Joseph Carson, chief security scientist at Thycotic, wonders whether artificial intelligence will become embroiled in the case. “Many companies are using chat bots to help automate their customer experiences, having been lured into fancy buzzwords like machine learning, artificial intelligence and virtual assistance,” he notes. While the theft of personal details, financial information and passwords means these are now available on the darknet for cybercriminals to abuse, he wonders what else might have been stolen. “It will be interesting to learn,” he suggests, “whether the cybercriminals also accessed the artificial intelligence information that could be used for a more targeted type of attack.”

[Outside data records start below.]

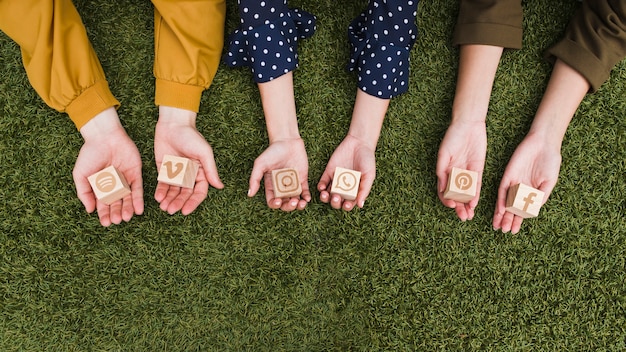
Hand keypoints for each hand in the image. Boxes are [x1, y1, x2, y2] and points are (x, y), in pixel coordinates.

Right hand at [73, 108, 143, 225]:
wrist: (104, 136)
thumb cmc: (90, 153)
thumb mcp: (81, 174)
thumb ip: (84, 192)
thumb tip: (89, 210)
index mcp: (100, 186)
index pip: (103, 204)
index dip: (104, 214)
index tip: (106, 223)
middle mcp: (114, 185)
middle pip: (117, 203)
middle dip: (117, 212)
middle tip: (117, 220)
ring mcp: (125, 179)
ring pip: (128, 198)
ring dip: (128, 208)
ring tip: (127, 217)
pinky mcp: (136, 173)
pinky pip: (138, 188)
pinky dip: (138, 199)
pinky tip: (138, 209)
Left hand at [154, 106, 222, 214]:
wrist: (173, 124)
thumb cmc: (191, 136)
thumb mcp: (204, 153)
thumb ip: (210, 170)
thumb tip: (220, 186)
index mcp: (201, 172)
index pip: (198, 192)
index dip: (193, 202)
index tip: (185, 211)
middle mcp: (189, 175)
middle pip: (184, 194)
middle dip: (178, 203)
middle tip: (171, 210)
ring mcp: (176, 173)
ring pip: (173, 192)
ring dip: (169, 200)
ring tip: (163, 207)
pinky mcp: (164, 170)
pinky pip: (162, 184)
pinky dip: (160, 192)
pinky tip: (158, 198)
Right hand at [248, 137, 310, 210]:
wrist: (287, 141)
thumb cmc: (272, 152)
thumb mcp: (260, 164)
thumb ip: (255, 178)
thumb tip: (249, 194)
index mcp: (271, 186)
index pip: (272, 201)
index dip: (275, 205)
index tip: (279, 201)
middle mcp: (281, 188)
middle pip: (285, 203)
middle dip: (289, 206)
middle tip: (293, 202)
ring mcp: (292, 184)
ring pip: (295, 200)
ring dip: (298, 205)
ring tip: (301, 203)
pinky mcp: (302, 179)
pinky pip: (304, 192)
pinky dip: (306, 197)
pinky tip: (307, 198)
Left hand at [317, 135, 375, 210]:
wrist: (359, 143)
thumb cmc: (367, 160)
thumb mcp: (369, 175)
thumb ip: (364, 190)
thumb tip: (360, 205)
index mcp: (355, 190)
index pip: (349, 203)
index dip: (346, 206)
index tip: (346, 205)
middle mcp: (344, 188)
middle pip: (336, 201)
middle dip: (335, 203)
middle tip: (336, 198)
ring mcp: (335, 180)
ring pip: (328, 194)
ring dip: (325, 198)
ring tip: (325, 195)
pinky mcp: (328, 172)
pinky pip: (323, 182)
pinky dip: (321, 186)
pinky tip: (322, 187)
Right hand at [436, 120, 486, 220]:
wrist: (468, 124)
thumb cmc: (452, 136)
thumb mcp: (444, 154)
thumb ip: (442, 170)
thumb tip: (442, 187)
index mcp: (444, 171)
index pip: (444, 191)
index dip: (447, 199)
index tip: (452, 205)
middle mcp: (455, 174)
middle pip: (456, 195)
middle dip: (459, 207)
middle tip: (463, 217)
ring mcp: (467, 173)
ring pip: (467, 193)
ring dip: (467, 205)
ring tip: (469, 215)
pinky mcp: (478, 169)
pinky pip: (476, 185)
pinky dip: (475, 195)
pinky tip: (475, 203)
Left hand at [493, 132, 561, 233]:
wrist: (544, 143)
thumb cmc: (550, 161)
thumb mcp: (549, 182)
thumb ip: (541, 196)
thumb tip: (533, 212)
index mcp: (530, 192)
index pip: (521, 210)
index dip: (517, 221)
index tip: (514, 232)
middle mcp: (520, 189)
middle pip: (511, 208)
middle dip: (507, 220)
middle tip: (503, 231)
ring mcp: (513, 182)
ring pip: (505, 201)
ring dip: (502, 213)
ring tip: (498, 225)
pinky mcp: (508, 175)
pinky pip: (503, 190)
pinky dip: (502, 200)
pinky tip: (501, 209)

The danger to victims of this breach is primarily twofold: fraudulent use of the stolen payment details, and more calculated identity theft. “The fact that payment card information has been caught up in this breach is hugely concerning,” comments Brooks Wallace, Head of EMEA for Trusted Knight. “In cases like this, details often end up for sale on the dark web, rather than in the hands of the original hackers themselves, and then end up being used for fraudulent transactions and in some cases identity theft.
“When used to make transactions, fraudsters often start by testing small transactions here to make sure it works and then ramp up to bigger purchases. Anyone who thinks they may have been caught up in this breach needs to keep a very careful eye on their bank accounts and potentially should contact their bank to change their cards.” In reality, any customer of Ticketmaster, whether a victim of this breach or not, will need to be wary of the inevitable opportunistic phishing emails that follow any such breach.
One aspect of this breach will only become clear over time: how will the European data protection regulators react in relation to the General Data Protection Regulation. It’s a moot point since the actual breach occurred prior to the activation of GDPR, although internal recognition and victim notification both occurred within GDPR. The UK’s ICO will probably treat the case similar to the Dixons Carphone breach: “It is early in the investigation. We will look at when the incident happened and when it was discovered as part of our work and this will inform whether it is dealt with under the 1998 or 2018 Data Protection Acts.”